_Consignes de l'exercice_. Prolongez, s'il vous plaît, le récit ci-dessous sur la tempête aux Canaries, en reprenant après sa dernière phrase.

_Texte fourni_.
+++

Dans l'idée de faire un peu de tourisme, nous descendons à Puerto de la Cruz où nous découvrons les rues jonchées de débris végétaux, des arbres malmenés, quelques tuiles ou tôles arrachées aux toits. Nous trouvons fermé le musée ethnologique que nous voulions visiter, de même que les magasins, restaurants et bars, et dévasté le bord de la petite plage au sable noir où la cabane du marchand de châtaignes et autres douceurs est démantibulée en pièces détachées dispersées sur une grande surface. Un des pans vitrés gît dans la mer, malmené par le ressac. Loreto part enquêter auprès d'un des rares marchands de journaux ouvert, et nous apprenons que tout l'archipel des Canaries, et tout particulièrement les zones d'altitude de Tenerife (La Orotava et Vilaflor), ainsi que La Palma, est en alerte orange. La "Agencia Estatal de Meteorología" (Aemet) a annoncé le 30 octobre des rafales de 90 km/h pour l'île voisine, et 100 km/h pour cette vallée. Les îles de El Hierro et La Gomera pourraient être également affectées par les intempéries. Il faut préciser que Cédric et Loreto vivent sans électricité. Loreto a bien une petite radio à piles, mais elle n'a pas pensé à l'écouter, et dans la voiture il y a aussi une radio, mais elle n'est allumée que lorsqu'ils vont faire une course.

+++

_Données enregistrées_.
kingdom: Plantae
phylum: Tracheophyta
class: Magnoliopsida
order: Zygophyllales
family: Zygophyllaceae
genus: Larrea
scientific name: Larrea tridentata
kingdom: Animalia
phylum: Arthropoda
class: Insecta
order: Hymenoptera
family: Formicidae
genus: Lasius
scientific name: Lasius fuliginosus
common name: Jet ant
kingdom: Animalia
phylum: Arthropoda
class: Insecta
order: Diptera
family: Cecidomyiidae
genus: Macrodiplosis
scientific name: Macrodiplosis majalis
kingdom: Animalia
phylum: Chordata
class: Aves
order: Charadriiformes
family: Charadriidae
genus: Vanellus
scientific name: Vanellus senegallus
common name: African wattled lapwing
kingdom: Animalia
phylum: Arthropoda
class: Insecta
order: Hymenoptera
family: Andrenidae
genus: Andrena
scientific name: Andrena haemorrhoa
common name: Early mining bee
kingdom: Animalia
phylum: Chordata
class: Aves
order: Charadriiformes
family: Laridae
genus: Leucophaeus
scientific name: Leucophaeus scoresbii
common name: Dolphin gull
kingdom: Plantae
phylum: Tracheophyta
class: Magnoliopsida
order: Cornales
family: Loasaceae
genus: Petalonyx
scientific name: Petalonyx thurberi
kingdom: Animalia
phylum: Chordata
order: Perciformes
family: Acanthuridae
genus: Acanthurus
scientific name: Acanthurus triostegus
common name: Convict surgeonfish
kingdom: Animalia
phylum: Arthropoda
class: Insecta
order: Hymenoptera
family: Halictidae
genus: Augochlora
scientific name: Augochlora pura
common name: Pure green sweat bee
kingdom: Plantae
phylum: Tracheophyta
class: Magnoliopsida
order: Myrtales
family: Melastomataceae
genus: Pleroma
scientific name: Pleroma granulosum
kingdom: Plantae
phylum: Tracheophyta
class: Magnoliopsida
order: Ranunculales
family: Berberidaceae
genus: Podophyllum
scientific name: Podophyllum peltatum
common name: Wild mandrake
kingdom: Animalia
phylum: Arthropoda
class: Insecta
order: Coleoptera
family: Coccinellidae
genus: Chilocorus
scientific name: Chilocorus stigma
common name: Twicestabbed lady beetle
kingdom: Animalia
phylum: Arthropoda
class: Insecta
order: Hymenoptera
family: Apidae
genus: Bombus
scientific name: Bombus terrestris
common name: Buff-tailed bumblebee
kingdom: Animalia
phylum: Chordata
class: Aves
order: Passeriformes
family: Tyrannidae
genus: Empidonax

+++

_Réponse attendue_.
Nous examinons avec inquiétude l'immense nuage lenticulaire qui stagne au-dessus des crêtes de La Orotava, avance légèrement, puis recule, dans une valse hésitation menaçante, assombrissant par moment la vallée. Nous nous sentons minuscules et impuissants devant cette force de la nature qui semble prête à se déchaîner et à dévaster l'île. Cédric est de plus en plus fébrile ; il nous presse de regagner la voiture pour qu'il puisse remonter chez lui et veiller au grain près de ses bêtes. Il craint, si nous tardons davantage, d'avoir des difficultés à circuler et que le vent nous bloque sur le chemin du retour. Depuis la côte, l'observatoire astronomique du Teide se détache sur sa plate-forme de Las Cañadas, juste sous la masse tourbillonnante. C'est très impressionnant.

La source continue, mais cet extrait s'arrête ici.